I promise I’ll stop writing about the kids soon. Only one thing – yesterday at the park, Chapel was protective of me, more playful, closer. I can’t imagine what it’s like to befriend someone who’s older, looks different, doesn’t really speak your language, yet you get along well with. Anyway, that’s that. It’s special.
As a foreigner, as a person who knows people who are coming to this country, one takes on extra responsibility, or, that responsibility is given to that person whether they want it or not. Manoj got a phone call from a friend in a dire situation. His friend’s brother was traveling around India, 19 years old, and was going through a crisis. After 3 months in Nepal, and one month of traveling around India, he became off; off in the sense that he seems to be displaying symptoms of a paranoid schizophrenic. We didn’t really want to be responsible, but the kid and his friend who he was traveling with flew to Pune and we took a watch on them for a few days. It was weird to say the least. His friend was freaking out, crying, not knowing what to do; they’d known each other for 13 years. They informed his family and his sister came here to take him back home.
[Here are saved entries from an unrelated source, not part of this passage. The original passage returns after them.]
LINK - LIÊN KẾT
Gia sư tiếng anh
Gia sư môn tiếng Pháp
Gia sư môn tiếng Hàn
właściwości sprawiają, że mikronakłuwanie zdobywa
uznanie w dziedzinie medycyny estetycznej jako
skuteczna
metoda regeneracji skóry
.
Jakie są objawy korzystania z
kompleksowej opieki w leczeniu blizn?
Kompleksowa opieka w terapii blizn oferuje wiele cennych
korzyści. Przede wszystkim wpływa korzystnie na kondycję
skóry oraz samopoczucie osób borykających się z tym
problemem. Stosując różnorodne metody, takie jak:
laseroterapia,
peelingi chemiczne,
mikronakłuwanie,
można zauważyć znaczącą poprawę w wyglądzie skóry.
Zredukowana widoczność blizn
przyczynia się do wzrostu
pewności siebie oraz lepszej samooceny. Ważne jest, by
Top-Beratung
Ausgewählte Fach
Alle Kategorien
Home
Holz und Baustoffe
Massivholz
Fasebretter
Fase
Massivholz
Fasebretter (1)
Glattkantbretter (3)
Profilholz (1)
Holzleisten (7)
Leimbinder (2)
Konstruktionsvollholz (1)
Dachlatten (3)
Each time we thought we were not going to speak to them again, they would call. We finally said goodbye to the girl on Sunday and the brother and sister on Monday afternoon. It was intense and scary and would not wish anything like that upon everyone. I do think that it’s kind of important as a foreigner to look out for other foreigners. I’m not sure where this unifying with other foreigners came from, I barely know any other foreigners, but I wouldn’t want to travel and not have anyone help take care of me. We got word they reached home safely. That’s all we know. I’m not sure what to do now except hope for the best for them.
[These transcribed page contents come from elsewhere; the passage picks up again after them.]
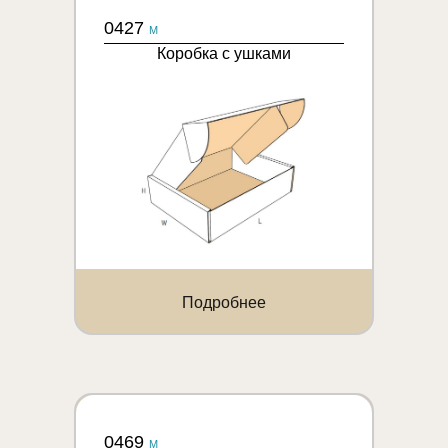
0427
M
Коробка с ушками
Подробнее
0469
M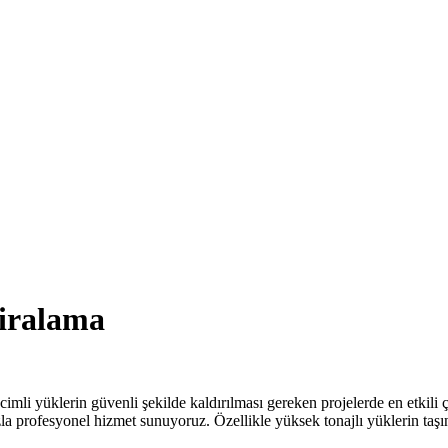
iralama
cimli yüklerin güvenli şekilde kaldırılması gereken projelerde en etkili
a profesyonel hizmet sunuyoruz. Özellikle yüksek tonajlı yüklerin taşın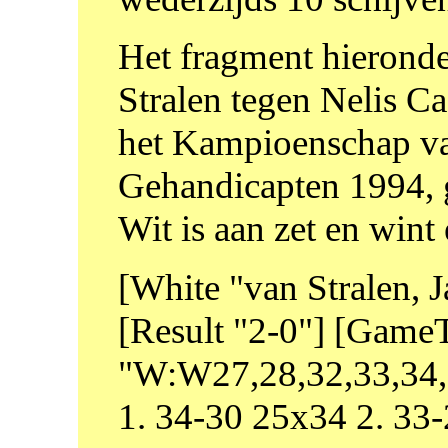
Het fragment hieronder
Stralen tegen Nelis C
het Kampioenschap va
Gehandicapten 1994, 
Wit is aan zet en wint 
[White "van Stralen, J
[Result "2-0"] [Game
"W:W27,28,32,33,34,3
1. 34-30 25x34 2. 33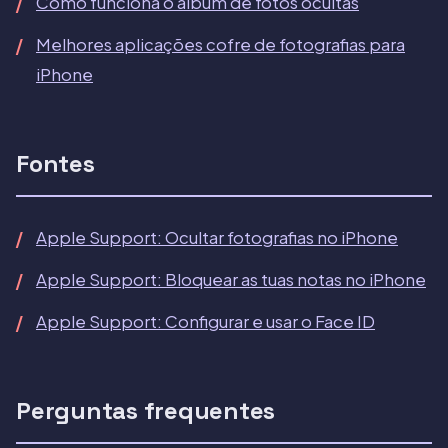
Como funciona o álbum de fotos ocultas
Melhores aplicações cofre de fotografias para
iPhone
Fontes
Apple Support: Ocultar fotografias no iPhone
Apple Support: Bloquear as tuas notas no iPhone
Apple Support: Configurar e usar o Face ID
Perguntas frequentes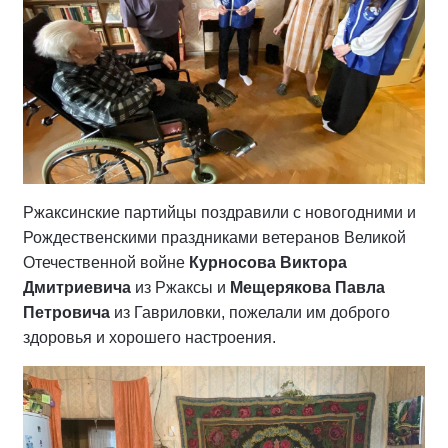
Ржаксинские партийцы
поздравили с новогодними и
Рождественскими праздниками ветеранов Великой
Отечественной войне
Курносова Виктора
Дмитриевича
из Ржаксы и
Мещерякова
Павла
Петровича
из Гавриловки, пожелали им доброго
здоровья и хорошего настроения.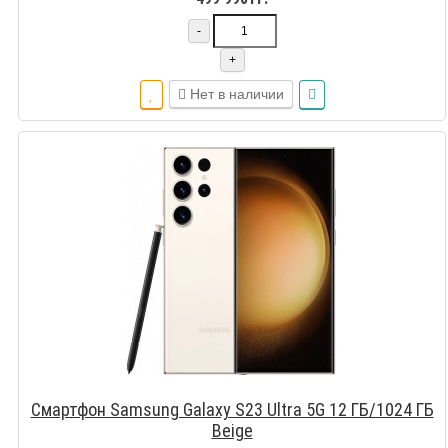
-
+
Нет в наличии
Смартфон Samsung Galaxy S23 Ultra 5G 12 ГБ/1024 ГБ
Beige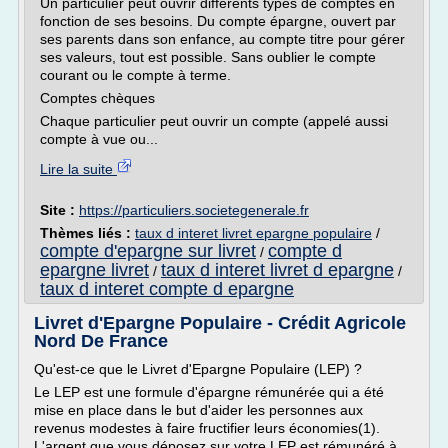
Un particulier peut ouvrir différents types de comptes en
fonction de ses besoins. Du compte épargne, ouvert par
ses parents dans son enfance, au compte titre pour gérer
ses valeurs, tout est possible. Sans oublier le compte
courant ou le compte à terme.
Comptes chèques
Chaque particulier peut ouvrir un compte (appelé aussi
compte à vue ou...
Lire la suite
Site :
https://particuliers.societegenerale.fr
Thèmes liés :
taux d interet livret epargne populaire
/
compte d'epargne sur livret
compte d
/
epargne livret
taux d interet livret d epargne
/
/
taux d interet compte d epargne
Livret d'Epargne Populaire - Crédit Agricole
Nord De France
Qu'est-ce que le Livret d'Epargne Populaire (LEP) ?
Le LEP est une formule d'épargne rémunérée qui a été
mise en place dans le but d'aider les personnes aux
revenus modestes à faire fructifier leurs économies(1).
L'argent que vous déposez sur votre LEP est rémunéré à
Moving to the race of next weekend, last week my friend gave me a facebook group for a running club in Pune. I embarked on a run with a bunch of strangers, who, upon appearance looked like hard core runners, on Sunday. It was an amazing run. I ran with a bunch of men (there were two women, one of whom konked out in the very beginning, and one who I didn’t meet until the very end) for 10K without stopping. I’m just beyond impressed with myself. I didn’t mean to, I just got a second wind. Along the way I met some cool folks who have been running for a while, who’ve run marathons. I told them about next weekend. They seemed enthused that I would return the following Sunday. I would like to return and run on the weekends with them, but Sunday is great when you get to sleep in too, so we’ll see.
Tomorrow is Holi. It’s exciting to be able to write about these holidays again, to know what’s going to happen, to not feel so new to something so different. We’re planning on playing with the kids in Sagar and Ritesh’s society and then head back to attend a Holi birthday party we were invited to. I’m ready to play. I’m also excited for the day off.